You should also install a bonding wire to the anode of your boat. You can tie it in to the bonding wire used on the zinc used on your power trim, or, bring it into the boat, and connect it to the negative terminal of the battery. The bonding wire can be made by using some 1/16" diameter stranded stainless wire rope, with ring terminals crimped to either end (since it's stainless, you can't solder it to the ring terminals)



This one goes without saying, but, if you plan on leaving your boat at the dock, invest in a bilge pump and float switch, or one of the self-contained bilge pumps.....but remember, NEVER depend on a bilge pump to do its job. If there are heavy storms, you'd better check in between squalls of rain to make sure the pump is doing its job, or better yet, haul the boat out.

And on a final note, speaking of hauling out, every 3-4 months, you should haul the boat out of the water, to inspect the bottom for growth, change lower unit lube, grease the fittings, flush the cooling system of sand and salt, inspect the anodes, remove the engine cowling and give the engine a good rinse with fresh water, let it dry, then re-fog everything with some sea foam, hilco lube, or Boeshield.

Matter of fact, I hauled my boat out today for its quarterly inspection, as well as getting ready to do some modifications.
 
Thanks for all the insight. I think keeping it in the water will be more headache then it's worth. I only paid a net $135 for the boat and motor.

A davit or lift would be ideal, but are out of the budget for now. I do have a weird floating jet ski dock on the other side of the dock, and I'm thinking of fabricating some type of float/drive/pull on dry dock that would sit between the fingers.

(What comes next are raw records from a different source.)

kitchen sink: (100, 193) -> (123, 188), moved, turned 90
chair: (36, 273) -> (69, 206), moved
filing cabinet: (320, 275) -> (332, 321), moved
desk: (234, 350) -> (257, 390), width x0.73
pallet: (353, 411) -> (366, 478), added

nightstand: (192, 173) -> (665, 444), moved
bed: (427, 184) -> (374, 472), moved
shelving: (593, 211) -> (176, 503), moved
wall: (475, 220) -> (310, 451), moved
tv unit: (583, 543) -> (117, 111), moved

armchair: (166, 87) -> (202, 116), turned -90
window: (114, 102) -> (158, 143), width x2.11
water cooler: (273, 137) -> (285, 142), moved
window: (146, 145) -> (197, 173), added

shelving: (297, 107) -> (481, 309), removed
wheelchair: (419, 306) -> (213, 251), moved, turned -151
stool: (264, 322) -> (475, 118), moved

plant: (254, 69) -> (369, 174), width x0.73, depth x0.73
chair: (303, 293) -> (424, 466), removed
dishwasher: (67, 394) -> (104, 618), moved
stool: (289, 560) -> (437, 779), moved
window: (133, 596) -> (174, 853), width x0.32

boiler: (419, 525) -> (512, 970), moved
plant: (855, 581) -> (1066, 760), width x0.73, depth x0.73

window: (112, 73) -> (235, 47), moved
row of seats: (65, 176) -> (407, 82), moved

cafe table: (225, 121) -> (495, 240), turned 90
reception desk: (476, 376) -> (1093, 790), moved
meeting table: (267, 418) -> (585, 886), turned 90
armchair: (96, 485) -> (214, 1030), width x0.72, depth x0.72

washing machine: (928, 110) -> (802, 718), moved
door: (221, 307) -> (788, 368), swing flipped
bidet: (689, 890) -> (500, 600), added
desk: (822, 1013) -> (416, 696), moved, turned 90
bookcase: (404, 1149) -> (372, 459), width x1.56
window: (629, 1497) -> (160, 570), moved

I'm also thinking of a low-budget homemade lift. My thought (at this point) is 2 winches (trailer type should suffice) mounted on the dock close to the seawall (even at high tide I have about 3' from dock to water). I could lift the boat with the winches, and let it hang on it's side. Attach one cable to the bow handle, and one to the far side transom handle. Sounds weird, but I think it might work.... #-o
 
If you have a Sport Port (floating jet ski dock) that will work great for storing the boat, which will keep it out of the water. Also, since it's made for running a jet ski onto, the material the sport port is made from will not abrade the bottom of your boat....unlike a wooden ramp on a floating dock, or pulling onto a beach. I've kept a 14 foot Dura Craft and my 16 foot Dura Craft jetboat on a sport port. They're easy to drive onto, but, depending on boat weight, you may have to use some reverse engine, or even have to physically shove the boat off the sport port.

The davit will also work, you just need a lifting bridle with some heavy duty SS kicker hooks or shackles, to attach to your bow and stern eyes. If you have access to a welder, some galvanized schedule 40 pipe and a couple of winches, you can fabricate a davit for a small boat for a small amount of investment.
 
If you could afford it, I would purchase two davits with come-alongs or a ratchet winch and just mount it to the dock or your seawall. I am sure you see them all over your neighborhood. You could then get the boat out of the water and problem solved, but make sure you take the plug out each time or it will fold your boat in half during rainy season. It is good to see someone from my neck of the woods on here....lets hook up when I finish my boat....I know lots of good spots all around TI and south boca ciega bay. I live in gulfport and my girlfriends parents live in Yacht club estates. Check out dons salvage he has all kinds of davits just laying around his yard. I know where you can have some fabricated if your interested.